Exercises:
**a.** Decide whether each statement below agrees with the forum thread about planned updates. For each, answer yes or no and quote the words that decide it. (i) According to mikerr, a wishlist for films puts all films recorded into its folder, including those the wish list did not directly record. (ii) Brangdon hopes for a version for Android tablets and phones. (iii) °Keir° says the questions will be asked on Friday.
**b.** From the forum thread about planned updates, print the passage from "Lastly, still no" to "would be better.".
**c.** Give what follows the last post in the forum thread about planned updates.

Page text:

** START **

# Planned updates



## °Keir°

.


----------



## smokie

Useful post Keir, thanks. As I haven't "noticed" you before can I ask what your role is in VM and whether the above can be taken as official?

And while I understand the reasons for not allowing shows onto the home network, is external storage (presumably encrypted) going to be implemented?


----------



## cwaring

Thanks so much for that. Good stuff!

No mention of either USB keyboard (wired or wireless) or Bluetooth remote in that list. Anything in the road-map on these?

There's only me here, so individual folders aren't required but I wouldn't mind being able to make a folder, say, all FILMS to do in; or WISHLIST items.


----------



## mikerr

cwaring said:


> There's only me here, so individual folders aren't required but I wouldn't mind being able to make a folder, say, all FILMS to do in; or WISHLIST items.


You can do that now, a wishlist for films (say KAM 1) will create a folder and put all films recorded in it (even those not directly recorded by the wish list):
http://www.tivocommunity.com/tivo-vb/showthread.php?p=8413683#32


----------



## Brangdon

cwaring said:


> No mention of either USB keyboard (wired or wireless) or Bluetooth remote in that list. Anything in the road-map on these?


I would hope that the iPad app would also offer superior text entry. And I hope there will be version for Android tablets and phones.



> There's only me here, so individual folders aren't required but I wouldn't mind being able to make a folder, say, all FILMS to do in; or WISHLIST items.


It's weird how they restrict their folders. Their mention of family members bothers me, because it sounds like it still won't allow arbitrary folder naming and moving.


----------



## Moe UK

Glad to hear that the VHD will be Tivo'd, hopefully this will allow streaming from the main box and that I could set a recording on guide form the VHD box and Tivo will record it. That would the perfect set up.

Nice to know that the Sky channels will be in the video window as well.

Any idea when the menus that are in SD only will get a HD version?


----------



## VirginMediaPhil

Oops I forgot to post my post I wrote before I linked to this on Cable Forum.

Thank you very much for all the information, great to see some of the limitations like the Sky channels in guide being lifted. Also, reminders! Yay!


----------



## howardmicks

Was hoping they would sort out the option for suggested programs in hd if available rather than sd


----------



## Buzby

_Q.When will we be able to transfer content to a computer?
A. This will not happen to contracts and copy right laws we have with our content providers._

Forget a competing computer - what about a portable device, as service already offered by TiVo in the US. I'd like to spool off some programming to watch on the train when I'm away from home.

Lastly, still no mention of the PIN protect disablement, which is seriously making me doubt my sanity at the number of times and innocent programmes it blocks.


----------



## OzSat

Even the S1 style - PIN entry enables for a timed period would be better.


----------



## Halifax81

howardmicks said:


> Was hoping they would sort out the option for suggested programs in hd if available rather than sd


Yes much needed function in my opinion I cringe when I see a suggestion recorded in sd which was also broadcast in hd


----------



## royfox

Thanks Kier for the update. There is one question Id like to ask if possible. 

Q. is there any chance the guide data UI can be the same, visually as the S1?


----------



## °Keir°

You're welcome guys, I'll ask your questions on Monday for you and post back in here when I've got more info.

** END **

Supplied information:
** START **

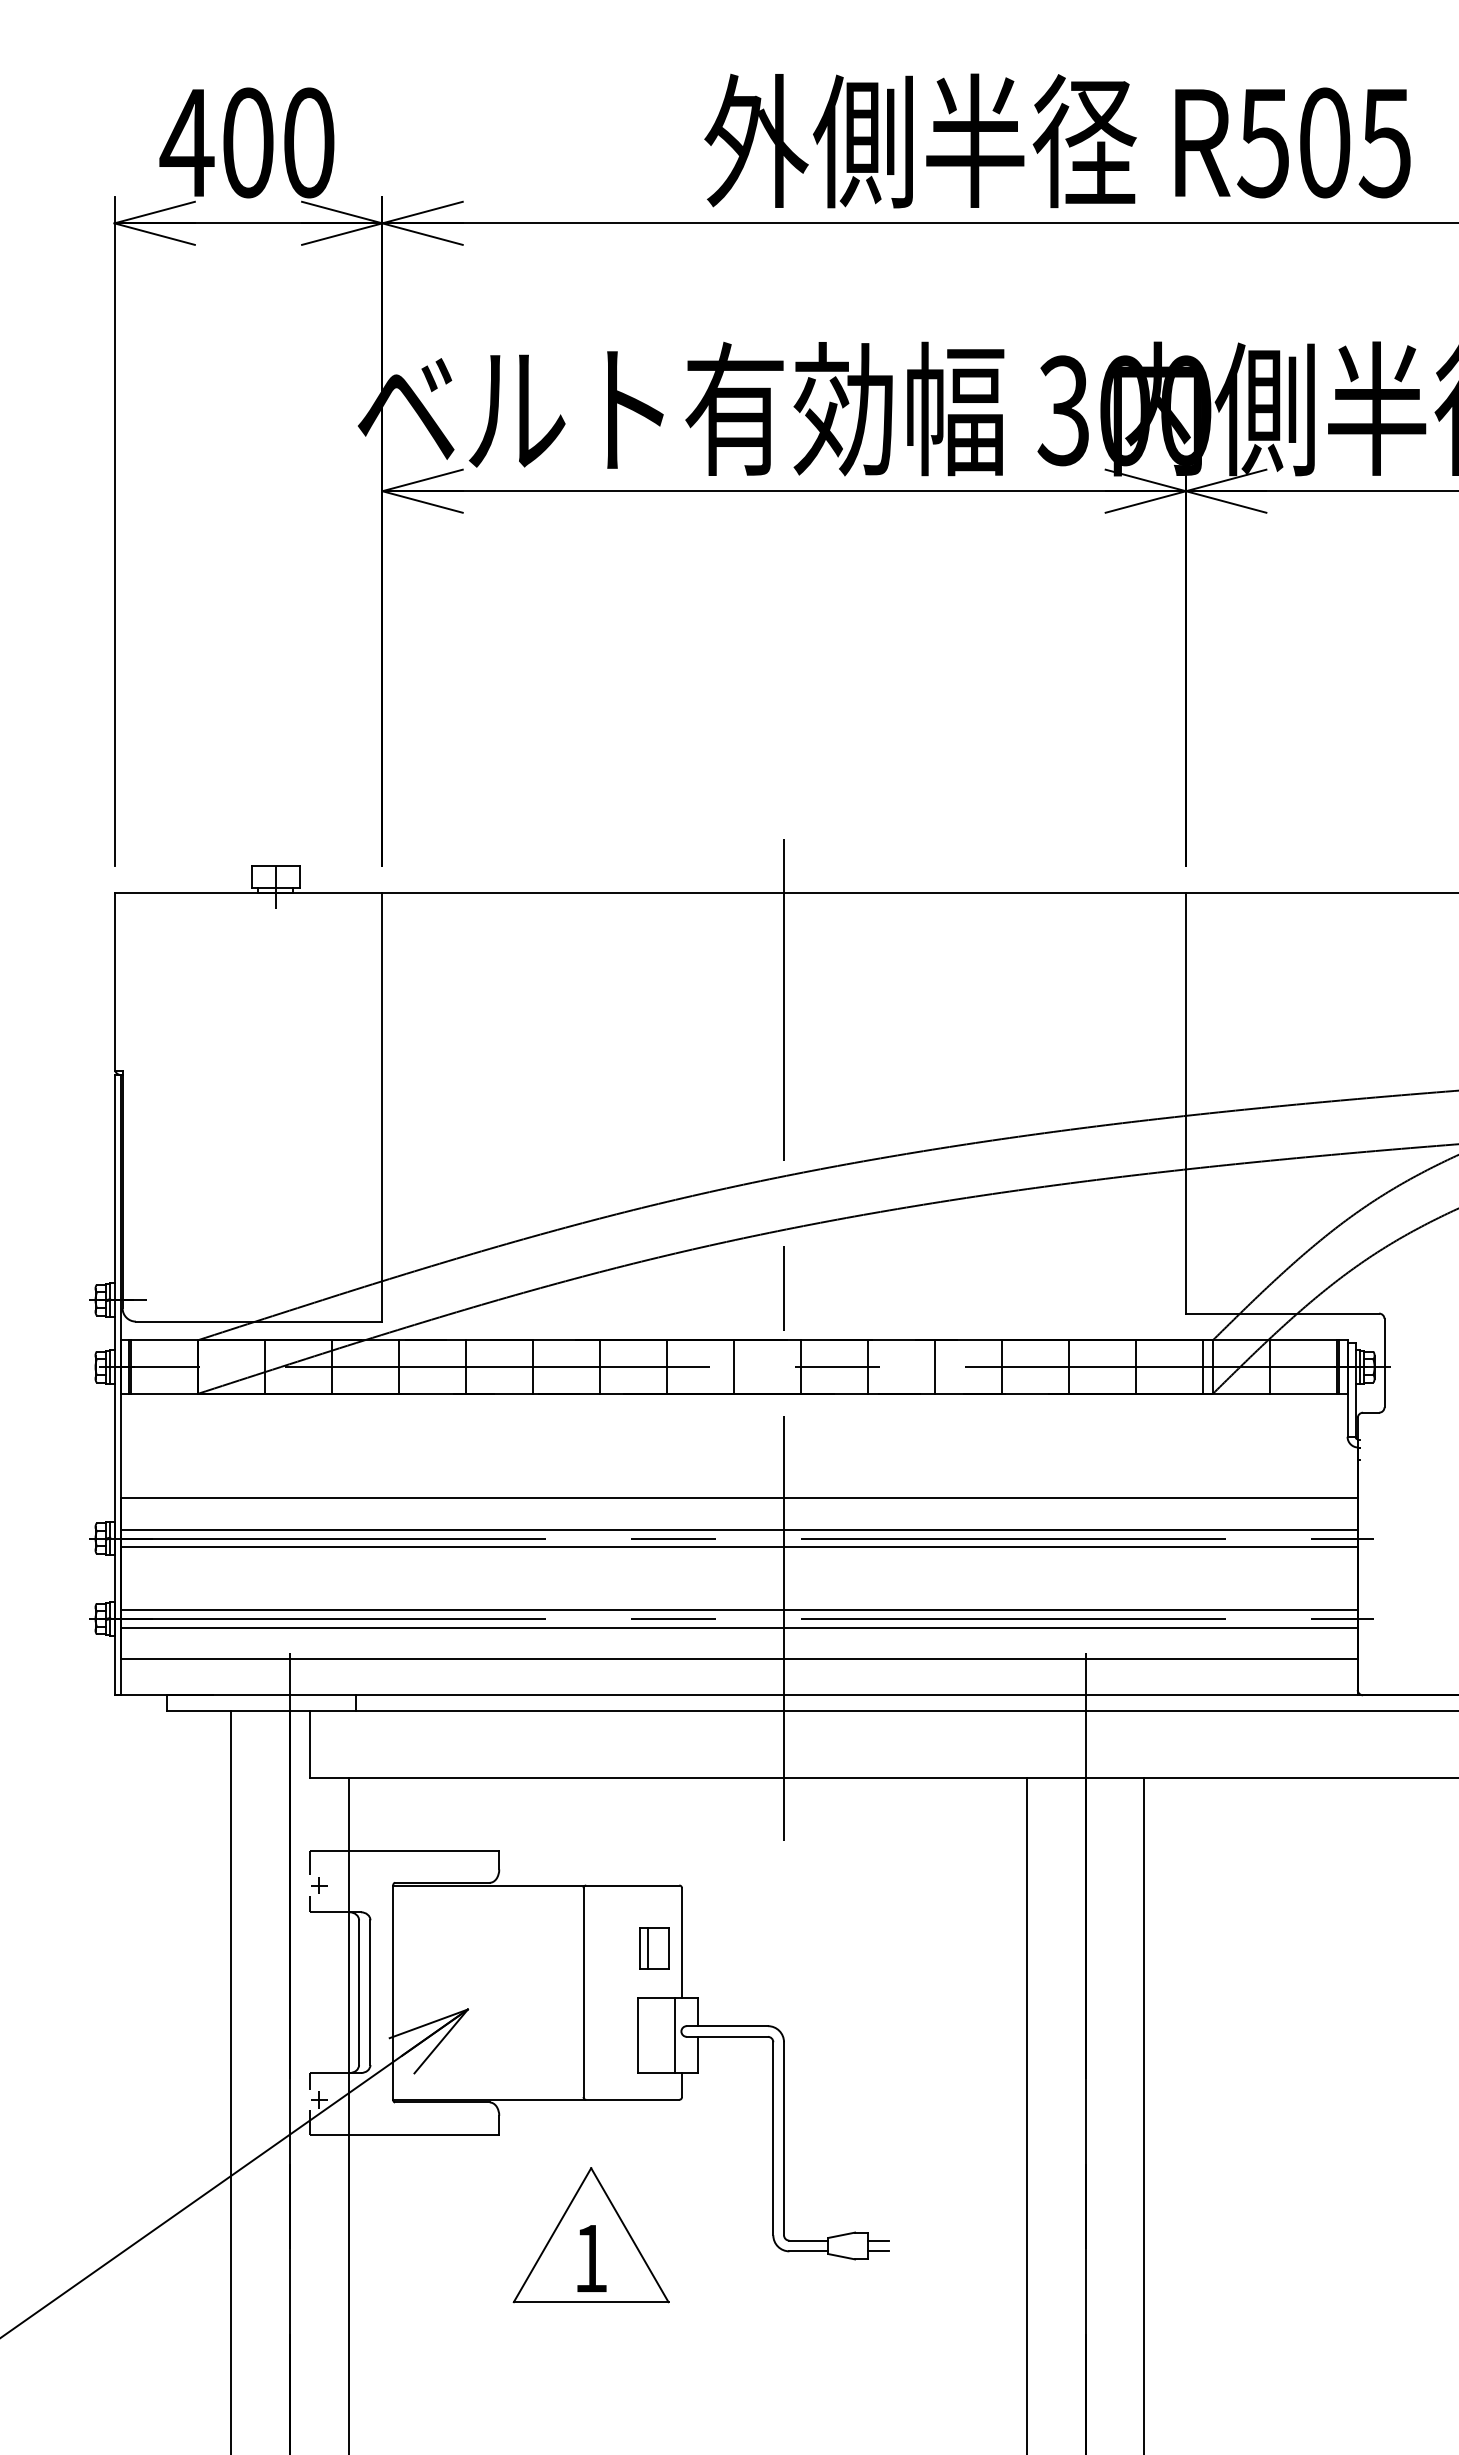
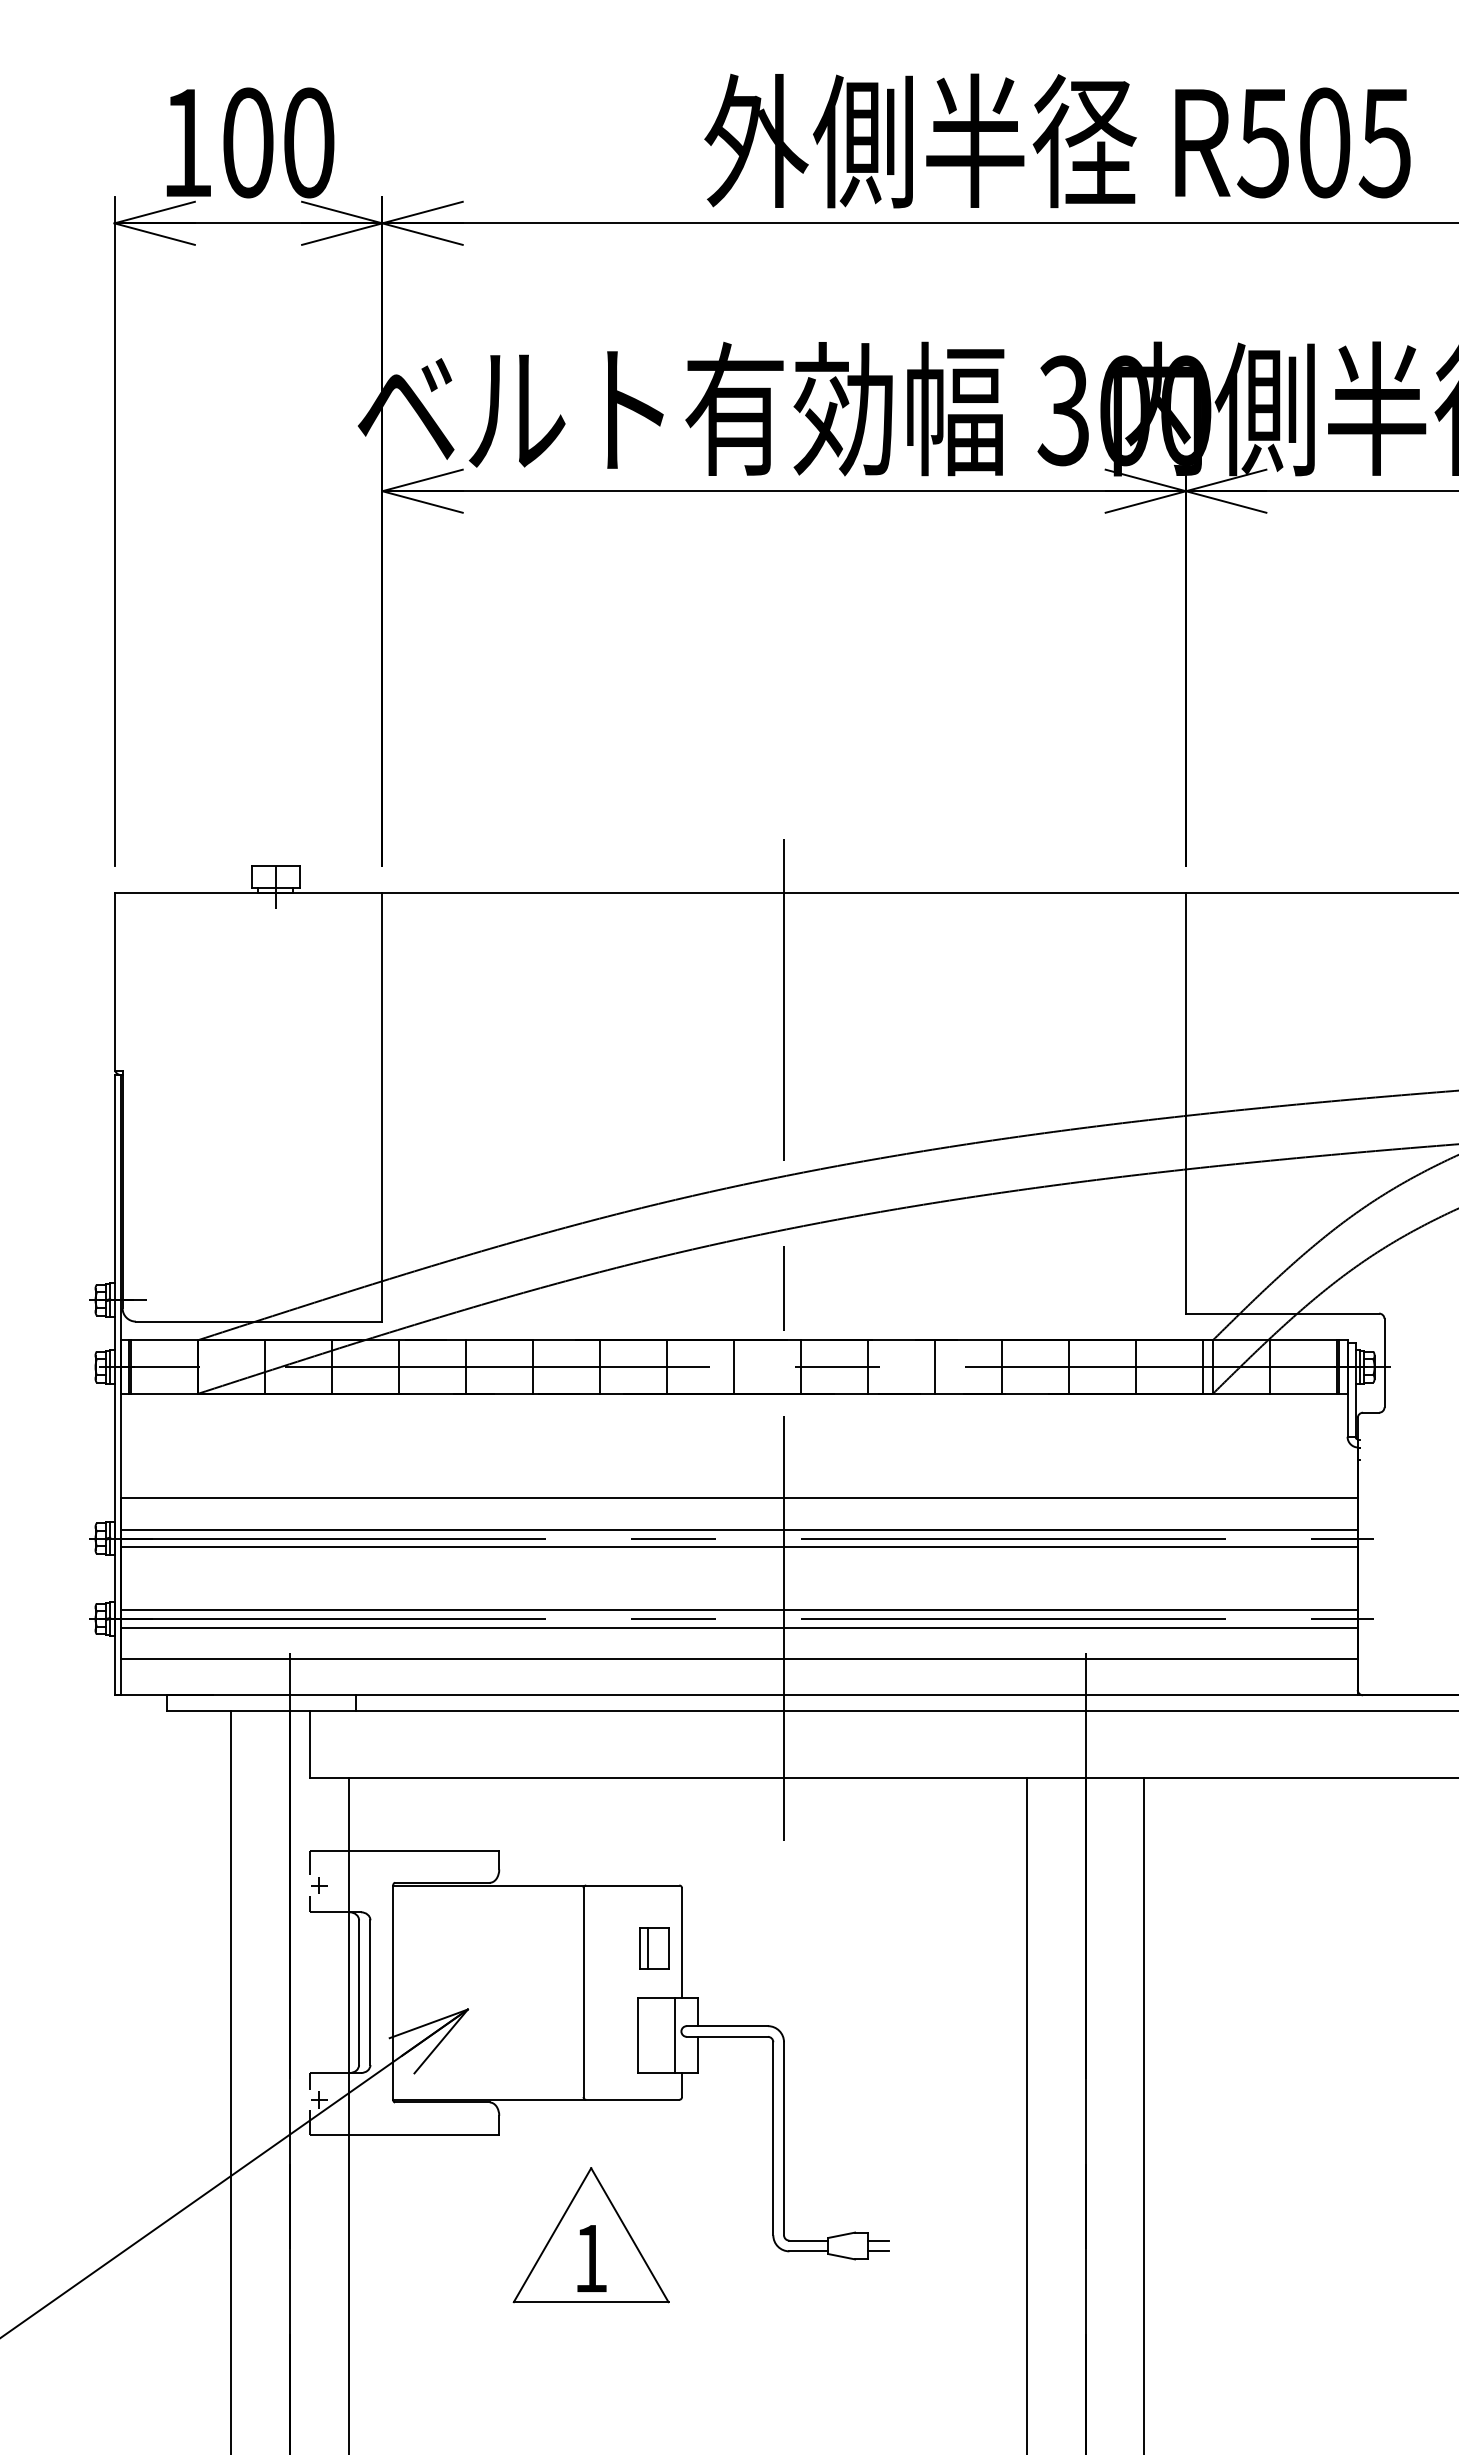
text at (186, 142): 400 -> 100
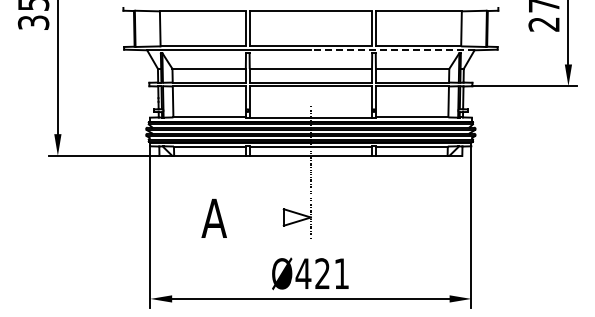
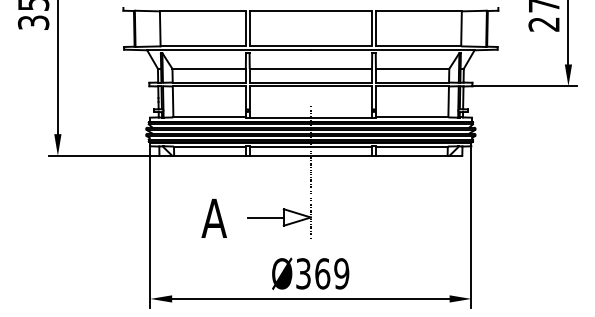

** END **

In response:
**a.**
(i) Yes: "a wishlist for films (say KAM 1) will create a folder and put all films recorded in it (even those not directly recorded by the wish list)"
(ii) Yes: "And I hope there will be version for Android tablets and phones."
(iii) No: "I'll ask your questions on Monday for you"

**b.**
Lastly, still no mention of the PIN protect disablement, which is seriously making me doubt my sanity at the number of times and innocent programmes it blocks.


----------



## OzSat

Even the S1 style - PIN entry enables for a timed period would be better.

**c.**
----------



## VirginMediaPhil

Will the guide data for 'New' episodes only be sorted, as apparently some shows have the US premiere dates and not the UK ones.


----------



## Karnak

I too would like it if the old style over-layed TV guide could be brought back. Given this is available on the TiVo premier in the US this should be possible. Asked about this in the VM forums but got no answer.

Also want to throw my weight behind the suggestion for android remote applications.


----------



## Tony Hoyle

Well if they enable the ipad version by simply enabling the tivo API that it uses on the US Tivos then android apps should be simple enough (and AFAIK there are a number already).

Of course they could do something wierd instead...


----------



## Manster62

> Red button functions will be more app orientated. By the time the 2012 Olympics start we hope to gave users an option of 24 different events VIA the 'BBCi app' - 2012


I hope that this doesn't mean that we won't get any red-button functions for BBC until the Olympics in 2010?? The red button interactive services are badly needed for those of us that watch sports multi-screen etc.


----------



## The Wishlist

°Keir°;8487397 said:


> You're welcome guys, I'll ask your questions on Monday for you and post back in here when I've got more info.


Any chance you could also ask about filtering Wishlists to the channels set as favourites?

As mentioned by other posters on here, Wishlists need some kind of filter since we don't get the option to remove channels on VM TiVo.


----------



## cwaring

Seconded. If my wishlist for "Films: Musicals" was set to auto-record I would have three copies of "Mary Poppins" recorded earlier from BBC1, BBC England, BBC Scotland, BBC Wales, BBC1 AD..... etc.


----------



## nbaker

And we desperately need the old style guide filters back, the current ones are pretty useless and I have to resort to online tv listings such as http://www.filmflow.tv/.


----------



## Ianl

Buzby said:


> _Q.When will we be able to transfer content to a computer?
> A. This will not happen to contracts and copy right laws we have with our content providers._
> 
> Forget a competing computer - what about a portable device, as service already offered by TiVo in the US. I'd like to spool off some programming to watch on the train when I'm away from home.
> 
> Lastly, still no mention of the PIN protect disablement, which is seriously making me doubt my sanity at the number of times and innocent programmes it blocks.


what about backing up settings if not content to a computer?
if my tivo became faulty and needed changing, i would loose all my series links, suggestion data etc. as well as hours of programs


----------



## Halifax81

Ianl said:


> what about backing up settings if not content to a computer?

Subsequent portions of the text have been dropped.